Between 2022 and 2050, demand for nickel will double, cobalt triple and lithium rise tenfold, according to the International Energy Agency. With sub-Saharan Africa estimated to hold about 30 percent of the volume of proven critical mineral reserves, this transition—if managed properly—has the potential to transform the region, the latest Regional Economic Outlook reports.
This could be a big deal for them as
Global revenues from the extraction of just four key minerals—copper, nickel, cobalt, and lithium—are estimated to total $16 trillion over the next 25 years, in 2023-dollar terms. Sub-Saharan Africa stands to reap over 10 percent of these cumulated revenues, which could correspond to an increase in the region’s GDP by 12 percent or more by 2050.
Youth suicide
This is from Suicide Rates Are Now Higher Among Young Adults Than the Middle-Aged It’s time to update common beliefs about age and suicide (4/24/2024) at After Babel (a substack worth reading). Note that the graph stops at 2021 and that suicide rates for 20–29 were increasing well before COVID.
Guess the object
Any guesses as to where this is from and what it is for?
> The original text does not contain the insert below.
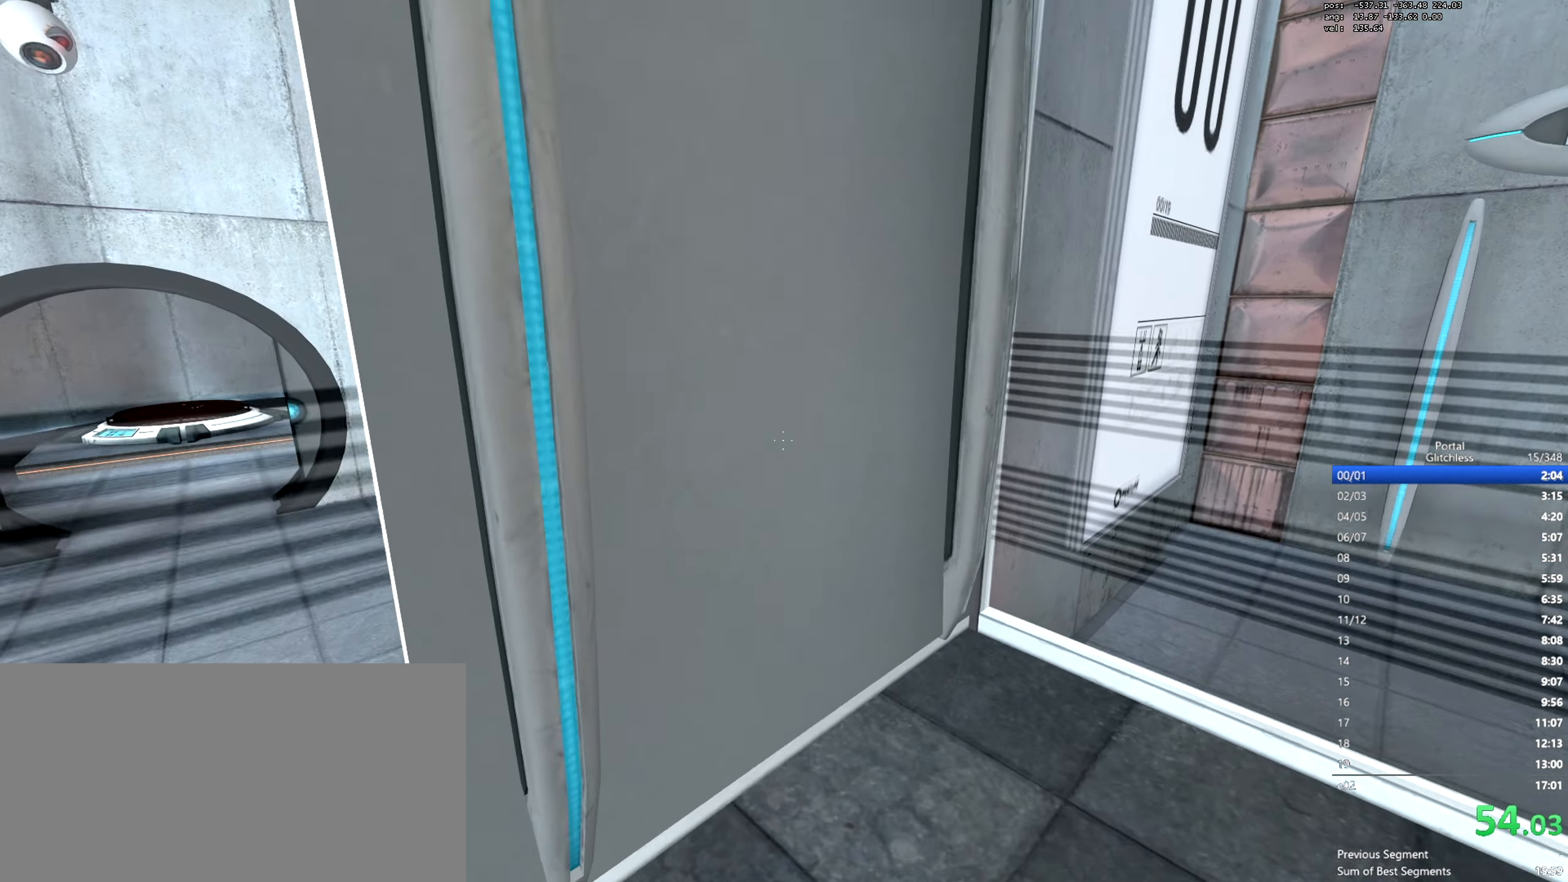
{"keys": ["s"], "mouse": [], "events": []}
It is a Roman dodecahedron that is likely 1,700 years old. The best guess seems to be a religious artifact or one used for rituals.
Views of technology
The Pew article, Americans’ Views of Technology Companies: Most think social media companies have too much influence in politics and censor political viewpoints they object to – both sentiments are growing among Democrats (4/29/2024) has an interesting choice of title. Consider the main graph.
It is true that Democrats have moved from 63% to 74% among those who believe that social media has too much influence in today’s politics. The title could also have said that Democrats are catching up to Republicans on this belief. Of course, the choice of title is because the Democrats moved 11 points while the Republicans moved only 2 (likely within the margin of error).
But there is a more interesting question here. The closer the result is to 100%, the harder it is to increase. For example, if the Republicans moved from 82% to 93%, then I would say that is more interesting and unlikely to happen than the Democrats moving from 63% to 74%, although the media would treat them as equivalent. I haven’t seen a metric that normalizes changes in percentages relative to proximity to an extreme, but there should be one. The Republican shift might be more meaningful than perceived, although I’d have a better case if it were more like a 5-point shift. In that case, 83% to 88% might be just as meaningful as 63% to 74%.
As another example, if on the first exam in a class one student earns an 55 and another a 90, I would argue that increasing the score on the next exam by 5 points is much easier to do starting at 55 than at 90.
Keep this in mind when interpreting polls, and don’t let Democrats know they are coming around to the Republican viewpoint on this one.
From the garden
A crabapple, an apple (although you can’t see the flowers well), and a redbud.
Busy as a bee
Who knew you could train bumblebees to push blocks? Evidence for socially influenced and potentially actively coordinated cooperation by bumblebees. (5/1/2024) There are graphs of data but this image seems more interesting.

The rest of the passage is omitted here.